CloudComputing: Fast, Cheap and Robust

Great story in BusinessWeek about cloud computing. Cloud Computing Is No Pipe Dream - BusinessWeek.com
Tech pundits and practitioners alike have spilled lots of ink to hype cloud computing. They'll encourage you to think of it as IT infrastructure on demand -- like plugging into the power grid to get electricity, or turning on a faucet to get water, but getting raw computing power instead. To boot, you'll get access to storage capacity and software-based services -- and it can scale infinitely, proponents point out.

If this all sounds too good to be true -- like so much cold fusion, the now-debunked tabletop nuclear fusion reactor in a bottle -- don't be fooled. This time, getting more for less is real. And with the economy of its currently parlous condition, businesses have never needed cloud computing more.

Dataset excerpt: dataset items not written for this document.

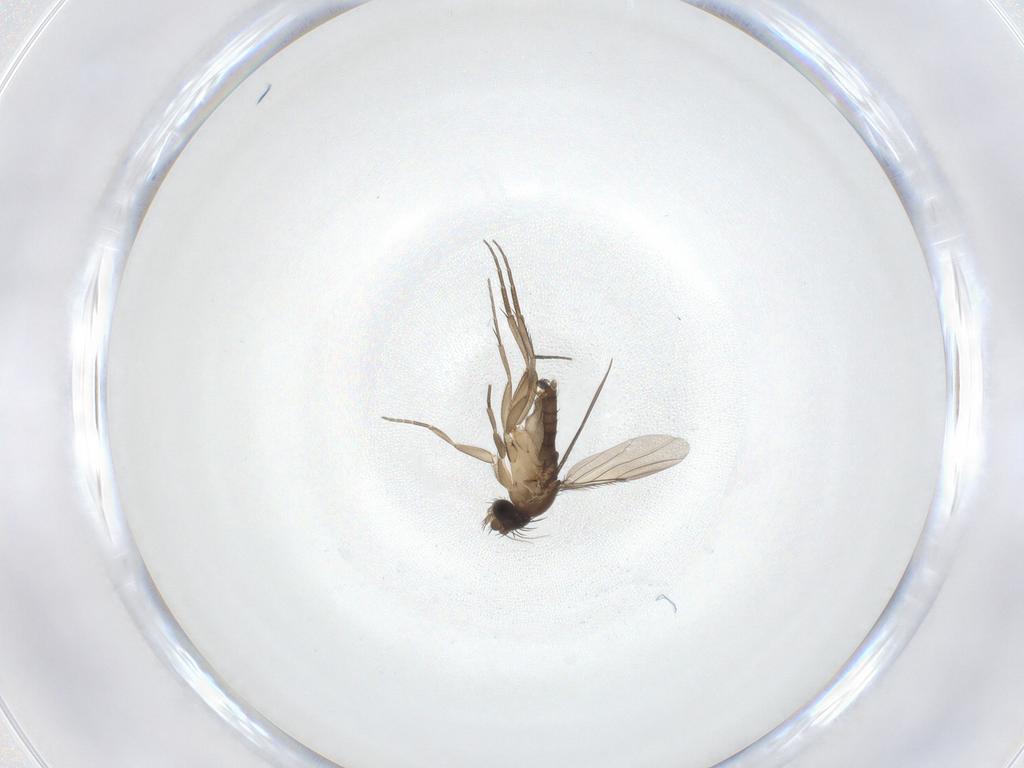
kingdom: Animalia
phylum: Arthropoda
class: Insecta
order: Diptera
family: Phoridae
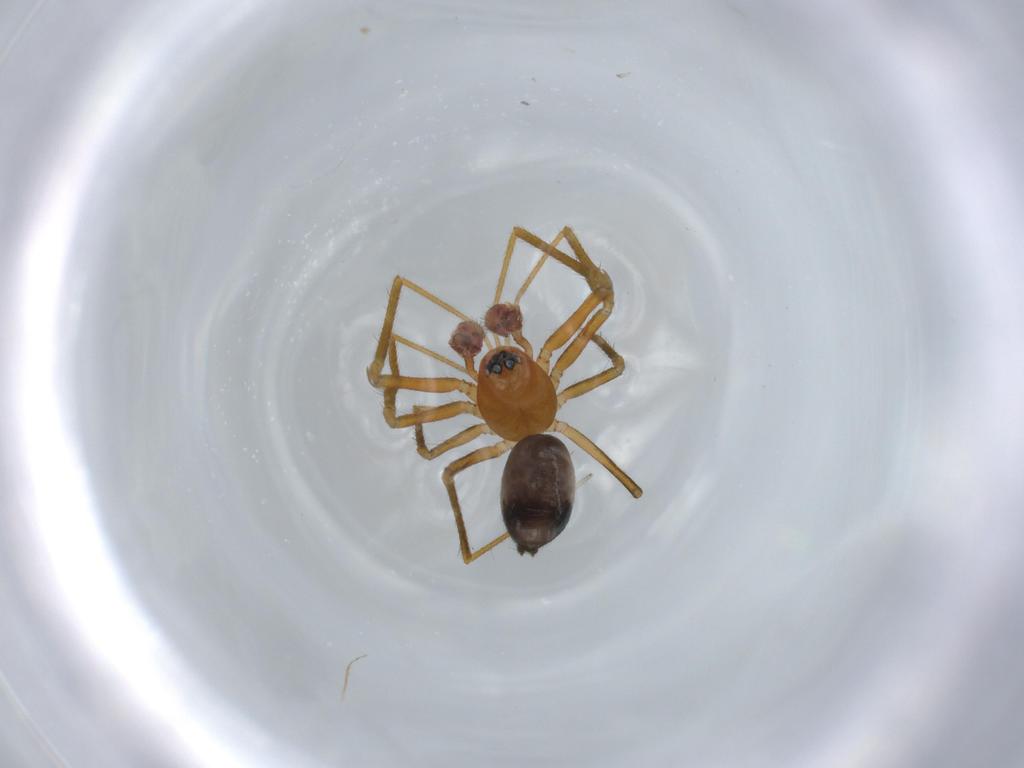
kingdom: Animalia
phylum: Arthropoda
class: Arachnida
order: Araneae
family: Linyphiidae
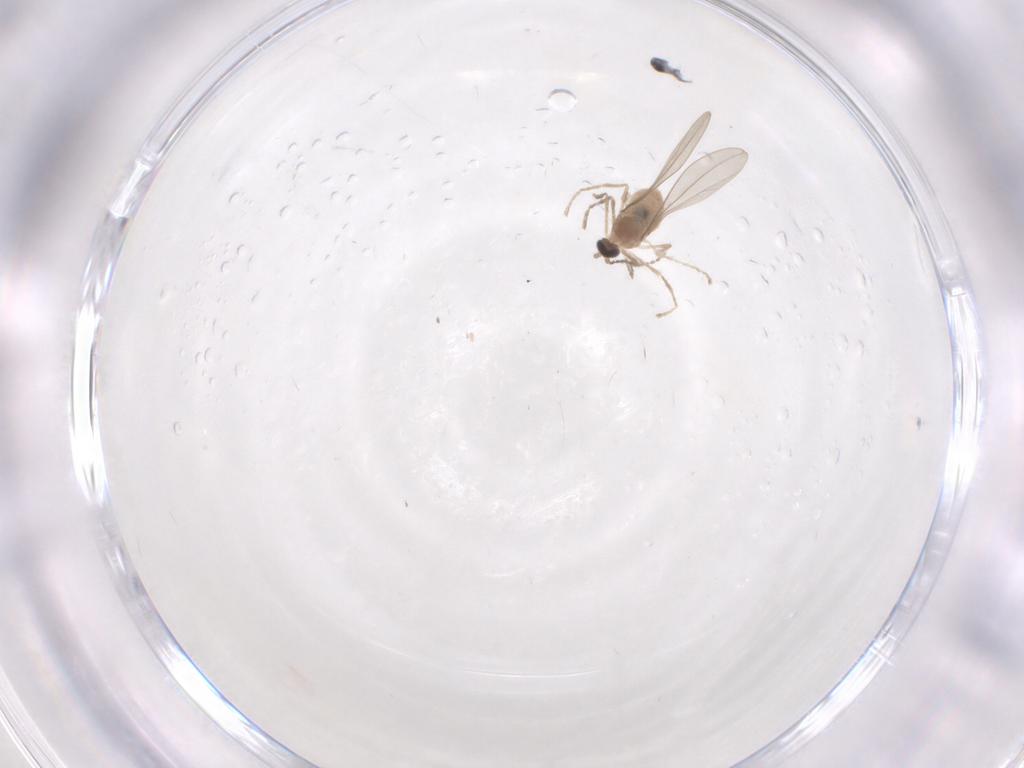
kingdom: Animalia
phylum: Arthropoda
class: Insecta
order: Diptera
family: Cecidomyiidae
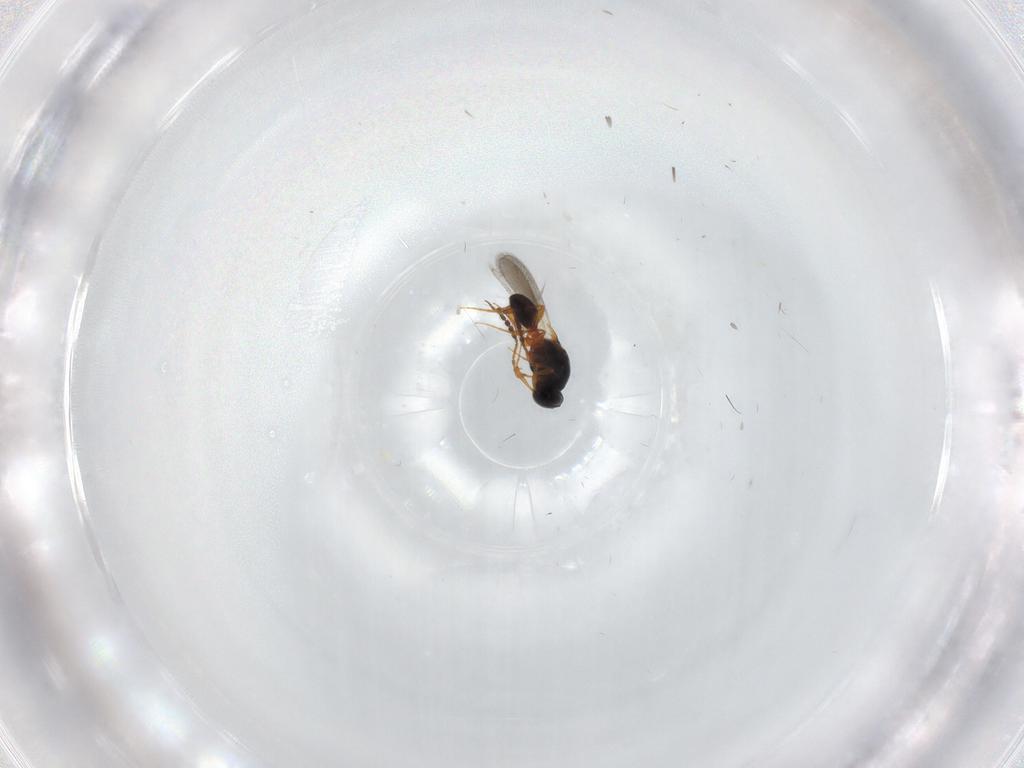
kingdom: Animalia
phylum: Arthropoda
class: Insecta
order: Hymenoptera
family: Platygastridae
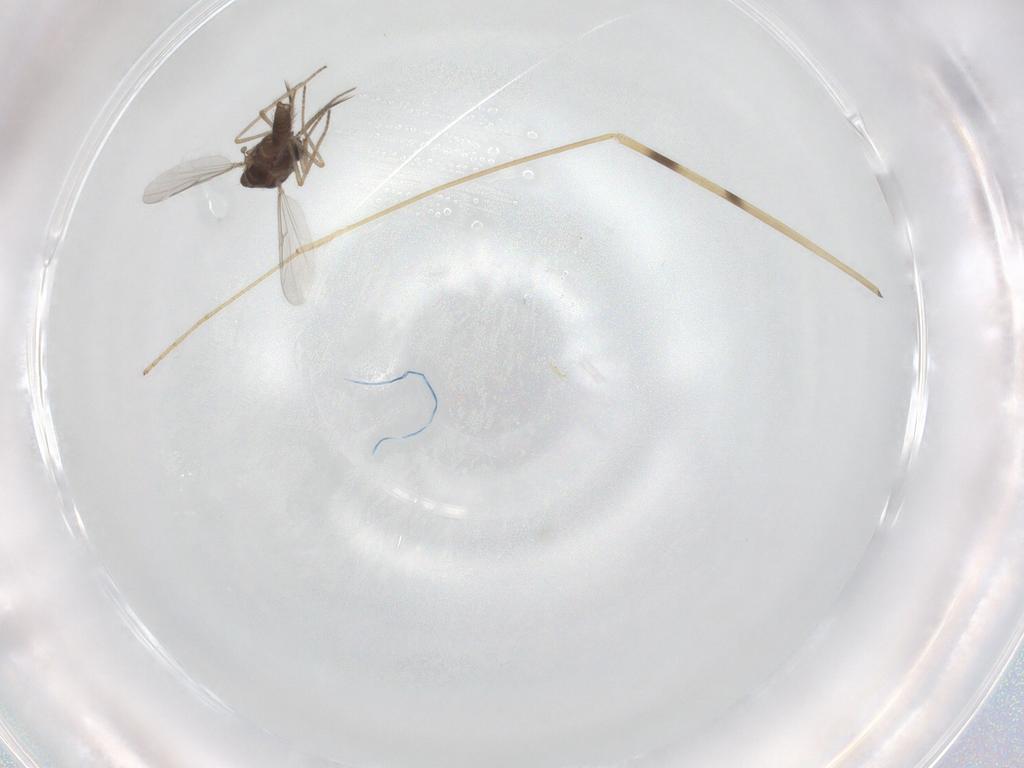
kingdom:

To understand why, consider the historical perspective:

It has been nearly 15 years since Google (GOOG) Chief Executive Eric Schmidt, then chief technology officer of Sun Microsystems (JAVA), articulated a simple proposition: "When the network becomes as fast as the processor, the computer hollows out and spreads across the network."

Fast, Cheap, and Robust

Well, guess what. Today's networks are able to move data as fast, or faster, than semiconductors can process it. All that late-1990s overinvestment in high-speed fiber-optic networks has given us communications networks that are lightning fast, relatively inexpensive, and remarkably robust -- capable of transforming how we access, organize, and share computing resources.